The question is whether they will do it skillfully.
The 5-Step Framework HR Can Model
Empathy does not mean overstepping boundaries. It does not mean absorbing emotional labor without limits. It does not mean abandoning accountability.
It means responding in a structured way.
A practical five-step model HR can teach and role model:
1. Listen
- Manage your own reactions first.
- Pay attention to body language.
- Ask open-ended questions.
- Hear what is not being said.
2. Acknowledge
Recognize the courage it takes for someone to disclose something difficult. Name it. “Thank you for sharing this with me.”
3. Share
- Provide clarity about process.
- Explain what you can and cannot do.
- Restore a sense of control with information.
4. Empower
Offer resources—EAP, leave options, reporting pathways, accommodations. Let the employee choose their next step.
5. Return
- Create a path for follow-up.

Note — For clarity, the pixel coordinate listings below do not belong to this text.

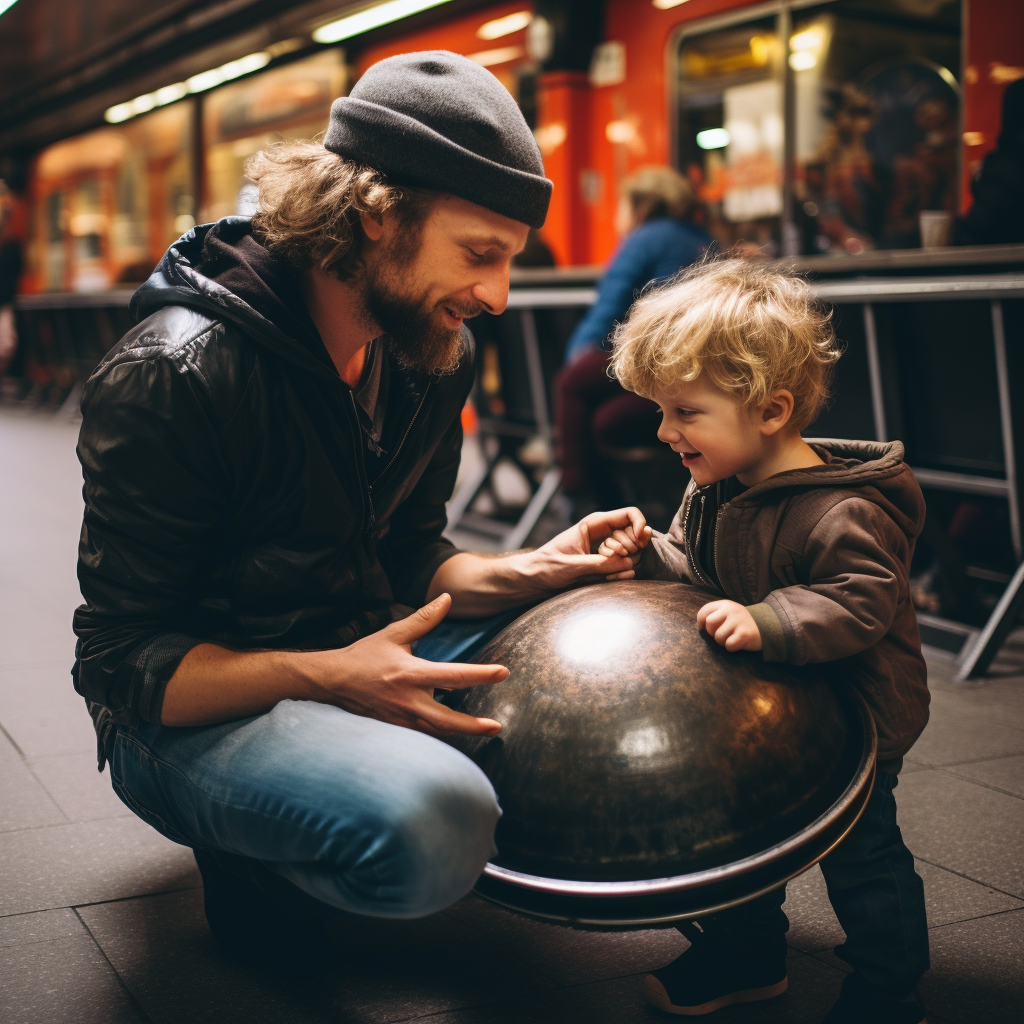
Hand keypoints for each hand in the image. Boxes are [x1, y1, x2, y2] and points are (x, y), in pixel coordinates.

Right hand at [305, 593, 507, 737]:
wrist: (332, 682)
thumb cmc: (364, 656)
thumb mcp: (393, 634)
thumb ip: (424, 619)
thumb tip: (447, 599)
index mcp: (411, 674)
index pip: (454, 675)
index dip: (481, 675)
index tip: (503, 672)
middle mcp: (408, 700)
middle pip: (448, 719)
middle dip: (474, 726)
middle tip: (496, 726)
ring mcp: (401, 718)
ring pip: (436, 732)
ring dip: (460, 733)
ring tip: (483, 731)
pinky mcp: (395, 728)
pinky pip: (423, 735)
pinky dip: (440, 735)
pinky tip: (454, 734)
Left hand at [528, 507, 652, 587]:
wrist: (534, 579)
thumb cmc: (547, 567)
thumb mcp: (573, 566)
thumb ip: (600, 564)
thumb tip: (628, 564)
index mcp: (594, 524)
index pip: (629, 514)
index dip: (640, 525)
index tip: (639, 542)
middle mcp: (603, 533)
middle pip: (635, 534)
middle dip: (631, 548)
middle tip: (614, 558)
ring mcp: (606, 549)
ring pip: (632, 552)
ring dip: (626, 564)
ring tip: (607, 574)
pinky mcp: (605, 564)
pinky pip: (625, 567)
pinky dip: (621, 574)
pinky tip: (607, 579)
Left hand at [697, 600, 761, 651]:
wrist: (767, 627)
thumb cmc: (741, 622)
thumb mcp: (729, 613)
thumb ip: (715, 615)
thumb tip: (700, 627)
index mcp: (725, 604)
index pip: (704, 611)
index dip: (701, 622)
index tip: (704, 628)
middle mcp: (731, 610)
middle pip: (709, 624)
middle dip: (712, 633)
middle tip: (721, 634)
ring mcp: (738, 621)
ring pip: (718, 637)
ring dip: (722, 642)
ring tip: (731, 638)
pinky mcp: (744, 634)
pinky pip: (729, 645)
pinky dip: (731, 647)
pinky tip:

Trauma impairs memory and processing.
- Invite them back with questions.
- This framework keeps HR in its lane while still responding with humanity.
Empathy Is Not the Opposite of Accountability
One of the biggest pushbacks from leaders is this:
“If we lean into empathy, won’t we lose performance standards?”
The opposite is true.
When people feel psychologically safe, they can receive feedback without spiraling into defensiveness. They can stay regulated long enough to improve.
Empathy addresses the emotional undercurrent that often blocks performance improvement in the first place.
You can say:
“I care about what you’re dealing with.”
“And we still need to talk about expectations.”
Both can coexist.
What This Means for HR in 2026
We are navigating:
- Polarized workplaces
- Enforcement fears
- AI bias litigation
- Economic instability
- Generational tension
- Burned-out managers
HR cannot solve all of it.
But HR can model steadiness.
Role modeling empathy in high-tension moments dismantles conflict faster than policy alone. When leaders see difficult dynamics soften because someone listened well, they begin to adopt the behavior themselves.
Empathy becomes cultural—not performative.
And in a divided, overstimulated world, that may be the competitive advantage organizations are underestimating.
The information contained in this site is provided for informational purposes only, and should not be construed as legal advice on any subject matter.